▸ WHAT YOU HAVE TO DO:
Every record must reappear in the answer exactly as given.

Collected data
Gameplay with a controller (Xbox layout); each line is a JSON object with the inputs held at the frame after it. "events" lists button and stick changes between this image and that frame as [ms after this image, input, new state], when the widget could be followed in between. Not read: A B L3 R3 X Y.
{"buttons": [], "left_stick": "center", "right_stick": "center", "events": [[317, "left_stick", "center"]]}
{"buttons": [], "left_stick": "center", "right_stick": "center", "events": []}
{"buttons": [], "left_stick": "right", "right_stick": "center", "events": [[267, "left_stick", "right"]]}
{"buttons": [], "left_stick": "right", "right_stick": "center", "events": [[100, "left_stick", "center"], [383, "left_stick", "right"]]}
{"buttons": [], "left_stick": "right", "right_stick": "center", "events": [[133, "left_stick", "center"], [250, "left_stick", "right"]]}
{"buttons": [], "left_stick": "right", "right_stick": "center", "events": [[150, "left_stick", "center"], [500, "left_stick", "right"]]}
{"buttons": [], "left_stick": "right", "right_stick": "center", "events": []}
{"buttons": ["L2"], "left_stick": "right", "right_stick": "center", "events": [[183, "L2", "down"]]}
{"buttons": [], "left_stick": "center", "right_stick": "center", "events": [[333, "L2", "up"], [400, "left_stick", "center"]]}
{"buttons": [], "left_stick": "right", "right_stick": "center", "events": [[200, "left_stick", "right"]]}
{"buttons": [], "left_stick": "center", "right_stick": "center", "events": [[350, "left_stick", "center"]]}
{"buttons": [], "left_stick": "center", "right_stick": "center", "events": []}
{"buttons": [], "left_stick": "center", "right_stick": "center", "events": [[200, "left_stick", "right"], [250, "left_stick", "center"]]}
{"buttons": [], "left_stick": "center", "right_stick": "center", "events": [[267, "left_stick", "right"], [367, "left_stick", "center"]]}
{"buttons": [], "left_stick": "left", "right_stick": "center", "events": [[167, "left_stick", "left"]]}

▸ RESULT FOR THIS TASK:
Gameplay with a controller (Xbox layout); each line is a JSON object with the inputs held at the frame after it. "events" lists button and stick changes between this image and that frame as [ms after this image, input, new state], when the widget could be followed in between. Not read: A B L3 R3 X Y.
{"buttons": [], "left_stick": "center", "right_stick": "center", "events": [[317, "left_stick", "center"]]}
{"buttons": [], "left_stick": "center", "right_stick": "center", "events": []}
{"buttons": [], "left_stick": "right", "right_stick": "center", "events": [[267, "left_stick", "right"]]}
{"buttons": [], "left_stick": "right", "right_stick": "center", "events": [[100, "left_stick", "center"], [383, "left_stick", "right"]]}
{"buttons": [], "left_stick": "right", "right_stick": "center", "events": [[133, "left_stick", "center"], [250, "left_stick", "right"]]}
{"buttons": [], "left_stick": "right", "right_stick": "center", "events": [[150, "left_stick", "center"], [500, "left_stick", "right"]]}
{"buttons": [], "left_stick": "right", "right_stick": "center", "events": []}
{"buttons": ["L2"], "left_stick": "right", "right_stick": "center", "events": [[183, "L2", "down"]]}
{"buttons": [], "left_stick": "center", "right_stick": "center", "events": [[333, "L2", "up"], [400, "left_stick", "center"]]}
{"buttons": [], "left_stick": "right", "right_stick": "center", "events": [[200, "left_stick", "right"]]}
{"buttons": [], "left_stick": "center", "right_stick": "center", "events": [[350, "left_stick", "center"]]}
{"buttons": [], "left_stick": "center", "right_stick": "center", "events": []}
{"buttons": [], "left_stick": "center", "right_stick": "center", "events": [[200, "left_stick", "right"], [250, "left_stick", "center"]]}
{"buttons": [], "left_stick": "center", "right_stick": "center", "events": [[267, "left_stick", "right"], [367, "left_stick", "center"]]}
{"buttons": [], "left_stick": "left", "right_stick": "center", "events": [[167, "left_stick", "left"]]}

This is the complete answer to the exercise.